EXCERPT PROVIDED ▸

=== Begin Enclosure ===

Recently, triangular lattice PCs with triangular-shaped air holes [11, 12], or honeycomb lattice PCs with circular-shaped air holes [13, 14], have been proposed to open a PBG for TM-like modes in PC slabs. The idea has also been proposed to fabricate a conventional PC pattern with circular-shaped air holes into cross-sections of a QC structure, where PC structures recognize photons generated by intersubband transition as TE-like polarized rather than TM-like [15]. However in both the former structures, the Q-factor is quite low (several hundreds) due to a narrow PBG and large radiation losses in the vertical direction. In addition, air-suspended structures [11, 12, and 13] make electrical injection difficult. The Q-factor of the latter structure is large enough to achieve lasing action, but accurate mass-fabrication is difficult.

=== End Enclosure ===

EXTRACTED DATA ▸

=== Begin Enclosure ===

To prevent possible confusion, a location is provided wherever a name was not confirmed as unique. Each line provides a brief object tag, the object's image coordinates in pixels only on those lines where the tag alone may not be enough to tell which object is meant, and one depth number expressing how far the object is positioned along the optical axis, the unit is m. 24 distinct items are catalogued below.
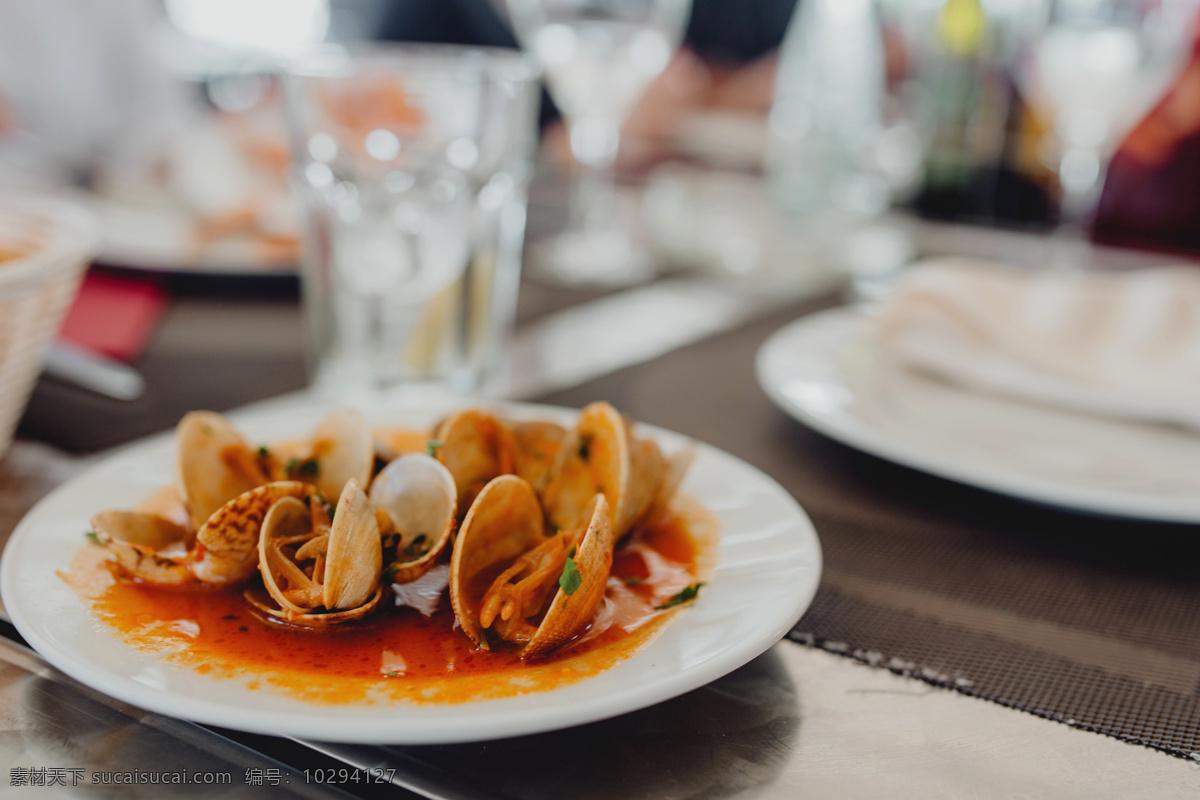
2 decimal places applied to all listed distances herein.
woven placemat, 0.48
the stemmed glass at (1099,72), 1.20
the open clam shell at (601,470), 0.50
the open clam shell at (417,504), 0.46
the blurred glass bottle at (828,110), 1.48
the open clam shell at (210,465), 0.51
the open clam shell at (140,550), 0.45
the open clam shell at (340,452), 0.52
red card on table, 0.96
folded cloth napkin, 0.76
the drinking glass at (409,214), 0.85
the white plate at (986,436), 0.62
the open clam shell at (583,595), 0.41
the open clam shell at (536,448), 0.55
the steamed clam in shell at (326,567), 0.42
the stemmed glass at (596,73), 1.26
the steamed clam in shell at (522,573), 0.41
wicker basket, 0.65
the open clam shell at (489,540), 0.43
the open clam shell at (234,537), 0.44
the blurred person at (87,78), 2.13
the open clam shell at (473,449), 0.51
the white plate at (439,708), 0.35
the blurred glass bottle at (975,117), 1.72
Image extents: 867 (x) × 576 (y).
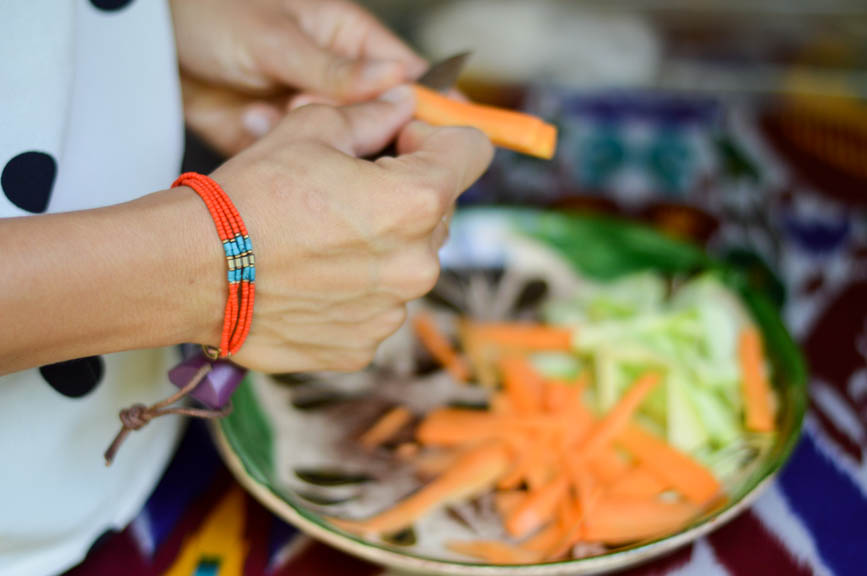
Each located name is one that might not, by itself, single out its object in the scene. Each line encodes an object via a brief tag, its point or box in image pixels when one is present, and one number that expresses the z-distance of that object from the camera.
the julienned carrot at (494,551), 0.67
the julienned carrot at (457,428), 0.84
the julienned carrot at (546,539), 0.69
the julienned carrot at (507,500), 0.74
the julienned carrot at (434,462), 0.80
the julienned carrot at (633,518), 0.68
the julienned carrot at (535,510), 0.71
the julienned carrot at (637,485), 0.74
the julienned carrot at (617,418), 0.81
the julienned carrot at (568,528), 0.67
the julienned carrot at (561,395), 0.88
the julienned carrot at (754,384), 0.81
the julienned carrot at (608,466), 0.79
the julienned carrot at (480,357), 0.96
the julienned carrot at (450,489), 0.71
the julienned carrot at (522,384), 0.89
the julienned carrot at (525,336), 0.99
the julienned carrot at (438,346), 0.97
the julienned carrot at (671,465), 0.73
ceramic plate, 0.66
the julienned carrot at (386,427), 0.84
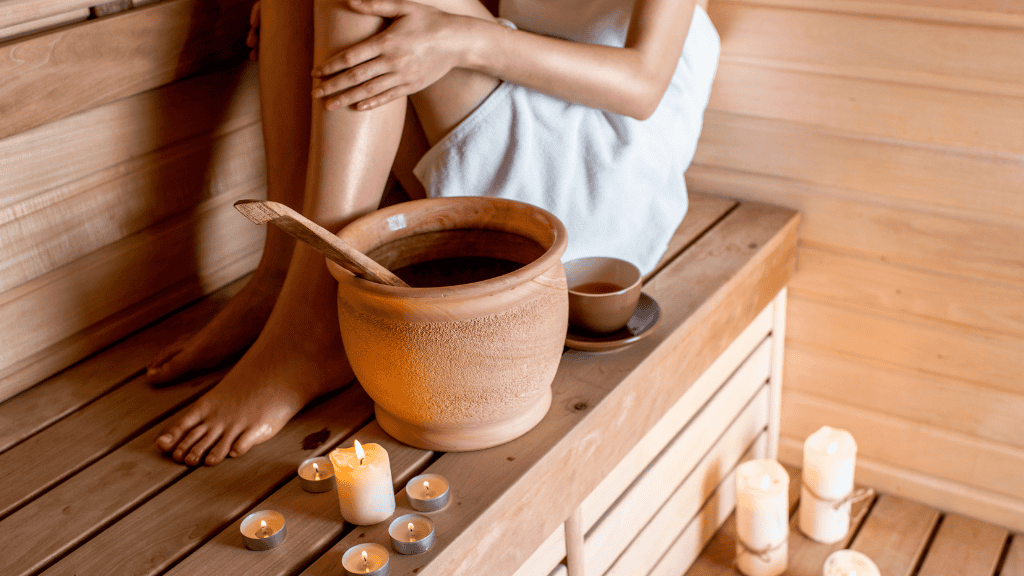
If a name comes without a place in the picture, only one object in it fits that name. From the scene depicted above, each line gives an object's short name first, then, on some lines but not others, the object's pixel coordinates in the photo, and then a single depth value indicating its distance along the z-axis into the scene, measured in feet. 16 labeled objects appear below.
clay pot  3.45
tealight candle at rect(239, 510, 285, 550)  3.45
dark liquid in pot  4.21
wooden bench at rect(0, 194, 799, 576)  3.56
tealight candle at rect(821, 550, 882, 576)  5.32
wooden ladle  3.31
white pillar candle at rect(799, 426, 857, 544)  5.61
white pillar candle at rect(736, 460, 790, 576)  5.41
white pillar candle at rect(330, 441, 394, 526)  3.45
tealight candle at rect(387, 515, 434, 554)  3.35
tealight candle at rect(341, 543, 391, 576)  3.28
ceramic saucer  4.46
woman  4.09
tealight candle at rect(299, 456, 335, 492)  3.77
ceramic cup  4.35
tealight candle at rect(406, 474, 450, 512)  3.58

=== End Enclosure ===

APPLY WHAT YOU READ ▸
(1) Shorten the paragraph of the excerpt that begins "Recently, triangular lattice PCs" into a list of brief points, keeping its main facts.
(2) Write out word for word the part of the excerpt that opens with the words containing "Recently, triangular lattice" and closes with "mass-fabrication is difficult.".

RESPONSES IN ORDER ▸
(1)
- Two recent designs were proposed to open a PBG for TM-like modes in PC slabs: triangular lattice PCs with triangular air holes, and honeycomb lattice PCs with circular air holes.
- A further proposal puts a conventional PC pattern with circular air holes into cross-sections of a QC structure. There, the PC structures treat photons from intersubband transition as TE-like rather than TM-like.
- Both of the first two designs have a low Q-factor (several hundreds) because of a narrow PBG and large vertical radiation losses.
- The air-suspended structures among them also make electrical injection difficult.
- The QC-based design has a Q-factor high enough for lasing action, but accurate mass-fabrication is difficult.

(2)
Recently, triangular lattice PCs with triangular-shaped air holes [11, 12], or honeycomb lattice PCs with circular-shaped air holes [13, 14], have been proposed to open a PBG for TM-like modes in PC slabs. The idea has also been proposed to fabricate a conventional PC pattern with circular-shaped air holes into cross-sections of a QC structure, where PC structures recognize photons generated by intersubband transition as TE-like polarized rather than TM-like [15]. However in both the former structures, the Q-factor is quite low (several hundreds) due to a narrow PBG and large radiation losses in the vertical direction. In addition, air-suspended structures [11, 12, and 13] make electrical injection difficult. The Q-factor of the latter structure is large enough to achieve lasing action, but accurate mass-fabrication is difficult.